O plenário votaria a proposta de emenda à Constituição que muda as regras de suplentes de senadores, mas apenas 51 congressistas dos 81 registraram presença - quórum muito baixo para a análise de mudanças na Constituição.

Pelas regras do Senado, a PEC precisa do voto de pelo menos três quintos da Casa (49 senadores) para ser aprovada. Sem número suficiente, coube ao senador Vital do Rêgo (PMDB-PB), que presidia a sessão, encerrar os trabalhos sem a votação.

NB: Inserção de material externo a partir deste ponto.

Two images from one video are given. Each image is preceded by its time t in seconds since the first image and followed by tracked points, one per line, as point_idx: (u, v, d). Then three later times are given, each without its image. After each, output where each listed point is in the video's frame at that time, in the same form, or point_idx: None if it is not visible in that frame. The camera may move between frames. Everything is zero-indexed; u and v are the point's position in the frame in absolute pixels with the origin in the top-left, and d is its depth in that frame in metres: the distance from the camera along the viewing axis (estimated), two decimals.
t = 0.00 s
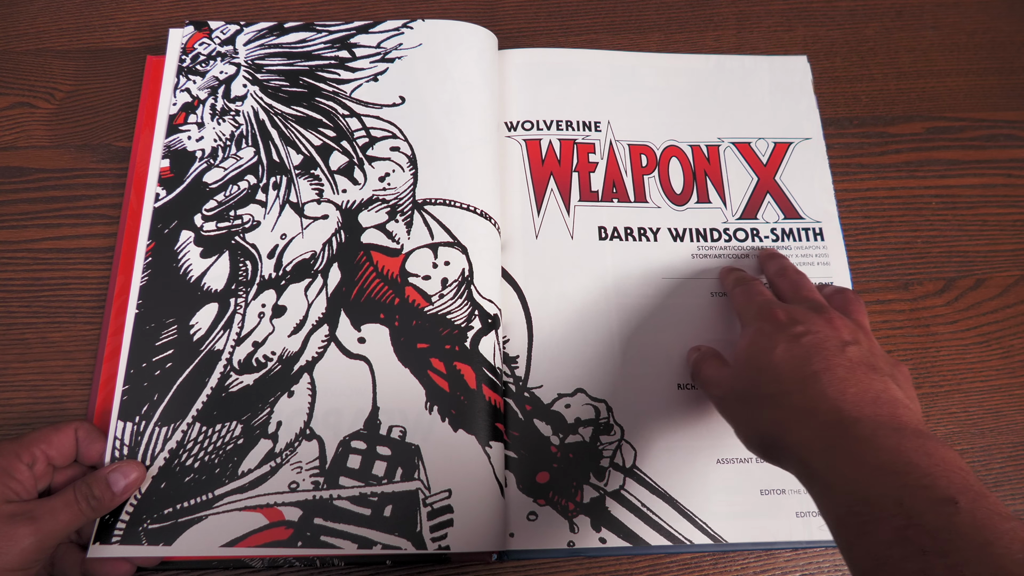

“Quando colocamos a PEC dos suplentes na pauta, percebemos que não daria para votar com apenas 51 senadores presentes”, admitiu Vital.

Renan convocou sessões deliberativas (com votações) do Congresso às segundas e sextas-feiras para tentar votar projetos da “agenda positiva” antes do recesso parlamentar, que tem início no dia 18 de julho. A iniciativa, porém, fracassou.

Assim como ocorreu ontem, na sexta-feira apenas 44 senadores registraram presença no Senado - o que também inviabilizou a votação de emendas à Constituição que estavam na pauta da Casa. Pelas regras do Congresso, há sessões de votações apenas às terças, quartas e quintas-feiras.

A expectativa é que hoje e amanhã o plenário consiga votar PECs, quando tradicionalmente o quórum na Casa é maior.

Segundo Renan, se a Casa não votar todos os projetos da “agenda positiva” até o dia 17, não haverá o tradicional recesso de 15 dias para os senadores em julho.